To achieve the right mix, he asked applicants if they could sing, because he wanted people who would take part in morale-lifting evenings in the Antarctic winter. So when you look at Frank Hurley's expedition photographs, you're struck how many show the men enjoying themselves - all laughingly having their heads shaved on a whim, or toasting "sweethearts and wives" after an evening meal. If you worked for Shackleton, you trusted him, and that made you comfortable enough to relax together. Some staffrooms are like that, just as others are miserable ones where people jump when the door opens in case it's the head.

How far can you go in searching for leadership role models? Maybe you should simply head right to the top, like business consultant John Adair, who's advised the Church of England on "strategic leadership".

Adair has just given us The Leadership of Jesus, and its legacy today (Canterbury Press, £12.99). Like Shackleton and Eriksson, it seems, Jesus was a team-builder. Adair suggests that despite the familiar metaphor of the shepherd and the sheep, Jesus brought his people on to be partners rather than followers.
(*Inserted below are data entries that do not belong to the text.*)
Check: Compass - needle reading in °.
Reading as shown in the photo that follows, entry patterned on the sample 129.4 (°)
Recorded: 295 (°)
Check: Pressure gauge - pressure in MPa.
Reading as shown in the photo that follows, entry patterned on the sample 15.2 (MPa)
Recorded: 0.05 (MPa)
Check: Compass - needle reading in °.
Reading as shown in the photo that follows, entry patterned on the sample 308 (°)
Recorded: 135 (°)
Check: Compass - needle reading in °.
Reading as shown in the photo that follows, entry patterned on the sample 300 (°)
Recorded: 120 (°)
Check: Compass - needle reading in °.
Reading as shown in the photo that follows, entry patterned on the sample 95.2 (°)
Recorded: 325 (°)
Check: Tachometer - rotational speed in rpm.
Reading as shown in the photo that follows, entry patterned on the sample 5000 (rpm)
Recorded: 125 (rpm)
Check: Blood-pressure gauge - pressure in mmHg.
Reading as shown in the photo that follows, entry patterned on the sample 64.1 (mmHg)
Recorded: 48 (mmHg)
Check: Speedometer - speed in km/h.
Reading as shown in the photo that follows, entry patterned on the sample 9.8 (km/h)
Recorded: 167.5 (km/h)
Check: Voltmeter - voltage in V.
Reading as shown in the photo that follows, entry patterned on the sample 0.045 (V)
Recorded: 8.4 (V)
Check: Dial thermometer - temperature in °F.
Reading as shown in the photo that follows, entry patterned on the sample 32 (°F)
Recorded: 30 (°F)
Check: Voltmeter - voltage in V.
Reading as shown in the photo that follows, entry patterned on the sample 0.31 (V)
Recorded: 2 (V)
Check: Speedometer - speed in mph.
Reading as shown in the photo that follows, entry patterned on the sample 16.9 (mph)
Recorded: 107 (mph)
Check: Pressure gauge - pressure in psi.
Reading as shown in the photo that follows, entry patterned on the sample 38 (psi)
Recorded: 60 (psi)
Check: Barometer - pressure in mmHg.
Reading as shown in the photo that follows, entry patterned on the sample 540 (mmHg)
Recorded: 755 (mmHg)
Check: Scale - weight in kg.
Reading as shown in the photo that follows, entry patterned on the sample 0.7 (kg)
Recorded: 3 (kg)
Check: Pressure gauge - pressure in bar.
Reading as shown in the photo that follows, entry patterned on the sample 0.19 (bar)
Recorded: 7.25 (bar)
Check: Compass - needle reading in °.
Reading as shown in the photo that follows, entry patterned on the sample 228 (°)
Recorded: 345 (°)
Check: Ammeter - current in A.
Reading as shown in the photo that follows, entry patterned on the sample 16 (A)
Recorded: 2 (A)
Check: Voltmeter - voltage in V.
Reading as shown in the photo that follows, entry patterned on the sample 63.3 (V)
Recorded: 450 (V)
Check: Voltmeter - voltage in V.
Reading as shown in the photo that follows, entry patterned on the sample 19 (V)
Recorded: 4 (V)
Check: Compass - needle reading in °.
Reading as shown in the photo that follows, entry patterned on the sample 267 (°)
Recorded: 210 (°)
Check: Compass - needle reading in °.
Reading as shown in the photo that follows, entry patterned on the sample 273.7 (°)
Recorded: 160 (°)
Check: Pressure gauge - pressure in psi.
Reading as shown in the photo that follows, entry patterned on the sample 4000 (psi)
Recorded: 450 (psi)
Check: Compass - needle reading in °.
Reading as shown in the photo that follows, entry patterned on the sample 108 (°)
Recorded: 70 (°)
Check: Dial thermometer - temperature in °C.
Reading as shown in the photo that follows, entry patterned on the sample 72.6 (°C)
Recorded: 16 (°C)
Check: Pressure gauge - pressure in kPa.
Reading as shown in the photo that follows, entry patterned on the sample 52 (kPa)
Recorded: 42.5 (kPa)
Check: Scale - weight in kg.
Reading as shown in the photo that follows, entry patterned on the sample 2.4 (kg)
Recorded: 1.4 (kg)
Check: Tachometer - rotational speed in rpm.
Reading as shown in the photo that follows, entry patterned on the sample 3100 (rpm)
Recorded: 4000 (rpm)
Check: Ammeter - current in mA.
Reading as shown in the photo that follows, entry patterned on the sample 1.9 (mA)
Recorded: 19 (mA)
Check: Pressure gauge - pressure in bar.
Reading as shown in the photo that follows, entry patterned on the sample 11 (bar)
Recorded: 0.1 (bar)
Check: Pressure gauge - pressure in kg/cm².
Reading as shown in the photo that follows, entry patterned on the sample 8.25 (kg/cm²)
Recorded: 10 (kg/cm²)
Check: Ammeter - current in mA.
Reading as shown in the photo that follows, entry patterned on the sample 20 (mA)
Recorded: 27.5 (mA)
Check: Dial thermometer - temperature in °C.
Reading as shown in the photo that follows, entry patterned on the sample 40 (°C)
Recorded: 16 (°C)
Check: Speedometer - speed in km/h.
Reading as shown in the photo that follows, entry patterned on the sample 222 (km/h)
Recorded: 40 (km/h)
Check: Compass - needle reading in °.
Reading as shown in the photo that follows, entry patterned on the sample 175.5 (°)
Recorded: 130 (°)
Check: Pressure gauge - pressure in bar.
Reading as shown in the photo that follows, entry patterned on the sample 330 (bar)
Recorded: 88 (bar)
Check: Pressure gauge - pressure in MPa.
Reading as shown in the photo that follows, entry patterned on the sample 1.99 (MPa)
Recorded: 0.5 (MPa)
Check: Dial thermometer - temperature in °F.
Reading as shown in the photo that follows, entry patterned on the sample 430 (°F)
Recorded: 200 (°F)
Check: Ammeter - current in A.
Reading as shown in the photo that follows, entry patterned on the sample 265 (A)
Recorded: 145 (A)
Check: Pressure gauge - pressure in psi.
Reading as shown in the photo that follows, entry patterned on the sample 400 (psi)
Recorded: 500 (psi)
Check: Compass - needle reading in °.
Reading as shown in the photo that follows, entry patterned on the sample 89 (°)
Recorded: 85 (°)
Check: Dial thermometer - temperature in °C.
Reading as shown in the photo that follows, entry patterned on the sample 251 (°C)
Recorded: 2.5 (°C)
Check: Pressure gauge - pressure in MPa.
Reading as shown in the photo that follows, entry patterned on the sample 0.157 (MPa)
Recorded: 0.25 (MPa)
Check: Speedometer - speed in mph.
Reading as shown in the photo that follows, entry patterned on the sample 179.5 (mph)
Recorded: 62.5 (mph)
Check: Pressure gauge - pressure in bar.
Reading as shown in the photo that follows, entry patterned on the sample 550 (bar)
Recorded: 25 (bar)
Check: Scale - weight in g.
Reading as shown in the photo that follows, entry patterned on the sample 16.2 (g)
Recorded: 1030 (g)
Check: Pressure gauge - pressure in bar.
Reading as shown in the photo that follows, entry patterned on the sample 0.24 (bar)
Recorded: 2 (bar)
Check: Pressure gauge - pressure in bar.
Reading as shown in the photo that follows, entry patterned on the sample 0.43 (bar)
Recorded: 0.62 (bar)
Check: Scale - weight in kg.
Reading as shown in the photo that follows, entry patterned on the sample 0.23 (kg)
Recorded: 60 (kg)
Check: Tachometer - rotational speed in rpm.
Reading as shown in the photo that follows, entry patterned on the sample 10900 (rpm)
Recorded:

"No longer do I call you servants, for the servant does not know what his master is doing: but I have called you friends, for all I have heard from my Father I have made known to you." (John 15:15). In a sense, though, it's all down to interpretation. As Adair points out, Nazi theologians used Jesus to extol the virtues of blind obedience. And Shackleton was not without faults - in the early days, he showed indecision and a reluctance to tackle unpleasant issues with his men. Step forward anyone who hasn't gone through that stage.

My own leadership hero figure? I'm still looking, but I think there is a lot to be said for Master Sergeant Ernest Bilko. ("Trust me men, we're all going to be rich!") He'd have won the South Pole in a poker game and presented it to a grateful nation - on a leaseback arrangement, of course.